# EXERCISE:
Write out the records word for word, starting at the very first line and stopping after the line that contains "matemático estadounidense Edward".

# DATA EXTRACTS:

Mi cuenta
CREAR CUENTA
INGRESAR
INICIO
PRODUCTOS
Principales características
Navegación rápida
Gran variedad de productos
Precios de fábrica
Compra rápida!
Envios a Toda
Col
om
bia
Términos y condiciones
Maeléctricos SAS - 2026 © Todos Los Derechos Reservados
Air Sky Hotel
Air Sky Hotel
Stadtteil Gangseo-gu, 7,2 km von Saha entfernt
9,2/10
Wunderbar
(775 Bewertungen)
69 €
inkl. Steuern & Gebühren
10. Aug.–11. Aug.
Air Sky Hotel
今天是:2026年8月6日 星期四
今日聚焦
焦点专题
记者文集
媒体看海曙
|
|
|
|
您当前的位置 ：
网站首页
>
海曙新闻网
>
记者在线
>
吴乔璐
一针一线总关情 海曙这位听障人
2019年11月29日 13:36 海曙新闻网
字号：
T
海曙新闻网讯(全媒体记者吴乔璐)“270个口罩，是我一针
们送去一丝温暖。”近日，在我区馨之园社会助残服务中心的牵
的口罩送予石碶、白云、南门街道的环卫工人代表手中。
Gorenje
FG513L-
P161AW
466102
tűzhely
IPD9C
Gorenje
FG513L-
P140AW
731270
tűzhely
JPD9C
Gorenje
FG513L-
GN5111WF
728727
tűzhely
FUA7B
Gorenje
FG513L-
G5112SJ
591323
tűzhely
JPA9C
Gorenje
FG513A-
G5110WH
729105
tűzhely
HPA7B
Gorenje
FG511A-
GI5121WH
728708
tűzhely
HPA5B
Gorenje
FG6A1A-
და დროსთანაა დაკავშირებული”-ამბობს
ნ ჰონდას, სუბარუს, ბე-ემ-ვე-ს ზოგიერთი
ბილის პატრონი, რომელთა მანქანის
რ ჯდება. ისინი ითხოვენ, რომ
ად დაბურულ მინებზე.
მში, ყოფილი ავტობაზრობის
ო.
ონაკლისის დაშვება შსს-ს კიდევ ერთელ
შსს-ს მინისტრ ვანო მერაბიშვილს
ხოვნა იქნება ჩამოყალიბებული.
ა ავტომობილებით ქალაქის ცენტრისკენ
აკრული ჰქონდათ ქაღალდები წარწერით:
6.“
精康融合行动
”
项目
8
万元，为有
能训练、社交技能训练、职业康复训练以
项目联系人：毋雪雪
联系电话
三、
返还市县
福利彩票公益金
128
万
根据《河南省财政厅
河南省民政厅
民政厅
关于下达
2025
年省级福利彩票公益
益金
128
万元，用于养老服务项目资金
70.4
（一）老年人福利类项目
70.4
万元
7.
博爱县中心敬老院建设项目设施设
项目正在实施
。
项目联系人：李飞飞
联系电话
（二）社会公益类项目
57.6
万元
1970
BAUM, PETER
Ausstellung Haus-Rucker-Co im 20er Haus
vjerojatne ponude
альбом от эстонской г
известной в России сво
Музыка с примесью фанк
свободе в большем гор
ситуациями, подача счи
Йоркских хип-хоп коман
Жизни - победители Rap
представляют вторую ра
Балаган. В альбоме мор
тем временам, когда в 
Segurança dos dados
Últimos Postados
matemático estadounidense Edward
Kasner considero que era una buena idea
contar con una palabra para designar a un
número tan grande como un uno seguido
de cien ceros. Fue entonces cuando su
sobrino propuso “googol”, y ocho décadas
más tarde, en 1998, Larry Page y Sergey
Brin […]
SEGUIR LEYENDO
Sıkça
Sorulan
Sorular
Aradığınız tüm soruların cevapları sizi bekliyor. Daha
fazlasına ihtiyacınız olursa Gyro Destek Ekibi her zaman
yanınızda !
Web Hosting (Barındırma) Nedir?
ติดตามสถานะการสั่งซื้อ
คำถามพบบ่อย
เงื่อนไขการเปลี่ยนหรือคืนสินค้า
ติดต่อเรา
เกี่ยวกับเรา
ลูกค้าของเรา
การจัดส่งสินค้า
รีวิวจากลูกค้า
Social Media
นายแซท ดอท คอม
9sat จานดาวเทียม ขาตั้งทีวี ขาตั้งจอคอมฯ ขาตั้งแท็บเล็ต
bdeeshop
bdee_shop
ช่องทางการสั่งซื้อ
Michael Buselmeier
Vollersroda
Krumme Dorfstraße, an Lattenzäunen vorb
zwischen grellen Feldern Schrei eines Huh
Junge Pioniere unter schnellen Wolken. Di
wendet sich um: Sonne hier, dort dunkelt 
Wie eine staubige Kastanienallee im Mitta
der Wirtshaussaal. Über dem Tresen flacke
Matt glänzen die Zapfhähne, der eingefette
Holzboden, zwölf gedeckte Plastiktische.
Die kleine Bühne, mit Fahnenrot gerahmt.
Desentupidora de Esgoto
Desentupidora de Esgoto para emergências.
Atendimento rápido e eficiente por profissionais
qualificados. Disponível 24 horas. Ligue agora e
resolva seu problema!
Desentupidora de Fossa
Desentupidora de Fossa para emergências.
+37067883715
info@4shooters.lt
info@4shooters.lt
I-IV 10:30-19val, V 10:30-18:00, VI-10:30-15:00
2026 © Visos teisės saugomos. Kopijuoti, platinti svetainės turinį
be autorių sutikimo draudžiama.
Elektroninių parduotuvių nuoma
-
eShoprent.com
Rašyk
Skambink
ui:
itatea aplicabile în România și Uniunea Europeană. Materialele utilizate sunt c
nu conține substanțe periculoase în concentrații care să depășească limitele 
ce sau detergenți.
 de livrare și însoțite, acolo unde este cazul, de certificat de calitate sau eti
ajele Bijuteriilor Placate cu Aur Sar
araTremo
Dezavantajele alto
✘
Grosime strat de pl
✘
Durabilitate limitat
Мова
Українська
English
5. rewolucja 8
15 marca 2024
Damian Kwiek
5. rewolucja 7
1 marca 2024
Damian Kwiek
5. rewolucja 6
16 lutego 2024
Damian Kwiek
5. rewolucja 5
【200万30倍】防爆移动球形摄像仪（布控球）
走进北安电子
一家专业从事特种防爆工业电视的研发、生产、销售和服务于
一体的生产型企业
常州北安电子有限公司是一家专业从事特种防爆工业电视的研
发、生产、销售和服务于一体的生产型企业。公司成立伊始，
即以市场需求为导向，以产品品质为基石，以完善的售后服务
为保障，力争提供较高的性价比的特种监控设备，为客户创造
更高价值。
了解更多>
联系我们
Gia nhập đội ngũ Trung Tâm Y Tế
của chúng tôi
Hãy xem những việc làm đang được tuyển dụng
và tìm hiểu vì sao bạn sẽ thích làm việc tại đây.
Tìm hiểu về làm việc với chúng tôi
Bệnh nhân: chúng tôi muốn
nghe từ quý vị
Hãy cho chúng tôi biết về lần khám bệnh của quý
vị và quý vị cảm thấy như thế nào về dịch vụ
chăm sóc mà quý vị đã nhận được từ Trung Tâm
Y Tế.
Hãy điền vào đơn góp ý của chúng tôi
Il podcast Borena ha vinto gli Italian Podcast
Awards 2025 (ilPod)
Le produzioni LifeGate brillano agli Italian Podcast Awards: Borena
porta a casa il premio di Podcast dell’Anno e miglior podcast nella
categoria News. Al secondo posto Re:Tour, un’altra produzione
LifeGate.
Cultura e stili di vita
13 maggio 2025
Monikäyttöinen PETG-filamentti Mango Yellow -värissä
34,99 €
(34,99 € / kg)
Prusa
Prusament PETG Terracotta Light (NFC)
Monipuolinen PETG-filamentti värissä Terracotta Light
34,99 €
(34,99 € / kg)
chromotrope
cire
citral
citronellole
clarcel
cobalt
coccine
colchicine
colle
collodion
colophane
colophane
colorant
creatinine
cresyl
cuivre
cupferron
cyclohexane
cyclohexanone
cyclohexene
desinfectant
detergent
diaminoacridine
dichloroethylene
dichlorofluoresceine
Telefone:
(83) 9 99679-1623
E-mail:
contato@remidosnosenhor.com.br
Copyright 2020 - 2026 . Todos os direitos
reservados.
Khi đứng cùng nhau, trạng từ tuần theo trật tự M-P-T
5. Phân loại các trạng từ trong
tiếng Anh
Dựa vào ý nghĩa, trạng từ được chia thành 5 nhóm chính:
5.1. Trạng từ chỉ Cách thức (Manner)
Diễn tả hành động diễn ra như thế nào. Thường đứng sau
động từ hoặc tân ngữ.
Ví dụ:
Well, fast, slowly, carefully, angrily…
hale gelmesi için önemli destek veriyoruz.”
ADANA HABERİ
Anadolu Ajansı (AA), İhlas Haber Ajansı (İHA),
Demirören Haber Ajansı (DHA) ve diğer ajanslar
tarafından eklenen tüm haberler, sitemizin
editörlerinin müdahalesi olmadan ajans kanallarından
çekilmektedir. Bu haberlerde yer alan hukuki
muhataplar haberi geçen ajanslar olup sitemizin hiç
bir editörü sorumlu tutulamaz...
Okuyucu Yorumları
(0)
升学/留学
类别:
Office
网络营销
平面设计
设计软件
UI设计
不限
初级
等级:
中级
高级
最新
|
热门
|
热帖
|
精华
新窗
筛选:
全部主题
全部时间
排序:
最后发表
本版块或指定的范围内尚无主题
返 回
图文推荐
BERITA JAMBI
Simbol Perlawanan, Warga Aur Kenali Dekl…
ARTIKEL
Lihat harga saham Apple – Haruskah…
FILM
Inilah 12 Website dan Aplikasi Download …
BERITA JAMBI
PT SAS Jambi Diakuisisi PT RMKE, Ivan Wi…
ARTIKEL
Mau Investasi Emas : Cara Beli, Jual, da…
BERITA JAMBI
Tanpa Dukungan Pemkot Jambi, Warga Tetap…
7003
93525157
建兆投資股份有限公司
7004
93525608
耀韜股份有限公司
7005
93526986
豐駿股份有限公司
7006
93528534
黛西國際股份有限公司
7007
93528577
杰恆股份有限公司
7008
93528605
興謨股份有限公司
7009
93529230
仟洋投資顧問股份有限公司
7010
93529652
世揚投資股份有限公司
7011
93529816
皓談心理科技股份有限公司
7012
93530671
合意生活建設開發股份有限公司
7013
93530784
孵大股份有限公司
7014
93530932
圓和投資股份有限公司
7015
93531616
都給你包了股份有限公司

# TASK RESPONSE:
Mi cuenta
CREAR CUENTA
INGRESAR
INICIO
PRODUCTOS
Principales características
Navegación rápida
Gran variedad de productos
Precios de fábrica
Compra rápida!
Envios a Toda
Col
om
bia
Términos y condiciones
Maeléctricos SAS - 2026 © Todos Los Derechos Reservados
Air Sky Hotel
Air Sky Hotel
Stadtteil Gangseo-gu, 7,2 km von Saha entfernt
9,2/10
Wunderbar
(775 Bewertungen)
69 €
inkl. Steuern & Gebühren
10. Aug.–11. Aug.
Air Sky Hotel
今天是:2026年8月6日 星期四
今日聚焦
焦点专题
记者文集
媒体看海曙
|
|
|
|
您当前的位置 ：
网站首页
>
海曙新闻网
>
记者在线
>
吴乔璐
一针一线总关情 海曙这位听障人
2019年11月29日 13:36 海曙新闻网
字号：
T
海曙新闻网讯(全媒体记者吴乔璐)“270个口罩，是我一针
们送去一丝温暖。”近日，在我区馨之园社会助残服务中心的牵
的口罩送予石碶、白云、南门街道的环卫工人代表手中。
Gorenje
FG513L-
P161AW
466102
tűzhely
IPD9C
Gorenje
FG513L-
P140AW
731270
tűzhely
JPD9C
Gorenje
FG513L-
GN5111WF
728727
tűzhely
FUA7B
Gorenje
FG513L-
G5112SJ
591323
tűzhely
JPA9C
Gorenje
FG513A-
G5110WH
729105
tűzhely
HPA7B
Gorenje
FG511A-
GI5121WH
728708
tűzhely
HPA5B
Gorenje
FG6A1A-
და დროსთანაა დაკავშირებული”-ამბობს
ნ ჰონდას, სუბარუს, ბე-ემ-ვე-ს ზოგიერთი
ბილის პატრონი, რომელთა მანქანის
რ ჯდება. ისინი ითხოვენ, რომ
ად დაბურულ მინებზე.
მში, ყოფილი ავტობაზრობის
ო.
ონაკლისის დაშვება შსს-ს კიდევ ერთელ
შსს-ს მინისტრ ვანო მერაბიშვილს
ხოვნა იქნება ჩამოყალიბებული.
ა ავტომობილებით ქალაქის ცენტრისკენ
აკრული ჰქონდათ ქაღალდები წარწერით:
6.“
精康融合行动
”
项目
8
万元，为有
能训练、社交技能训练、职业康复训练以
项目联系人：毋雪雪
联系电话
三、
返还市县
福利彩票公益金
128
万
根据《河南省财政厅
河南省民政厅
民政厅
关于下达
2025
年省级福利彩票公益
益金
128
万元，用于养老服务项目资金
70.4
（一）老年人福利类项目
70.4
万元
7.
博爱县中心敬老院建设项目设施设
项目正在实施
。
项目联系人：李飞飞
联系电话
（二）社会公益类项目
57.6
万元
1970
BAUM, PETER
Ausstellung Haus-Rucker-Co im 20er Haus
vjerojatne ponude
альбом от эстонской г
известной в России сво
Музыка с примесью фанк
свободе в большем гор
ситуациями, подача счи
Йоркских хип-хоп коман
Жизни - победители Rap
представляют вторую ра
Балаган. В альбоме мор
тем временам, когда в 
Segurança dos dados
Últimos Postados
matemático estadounidense Edward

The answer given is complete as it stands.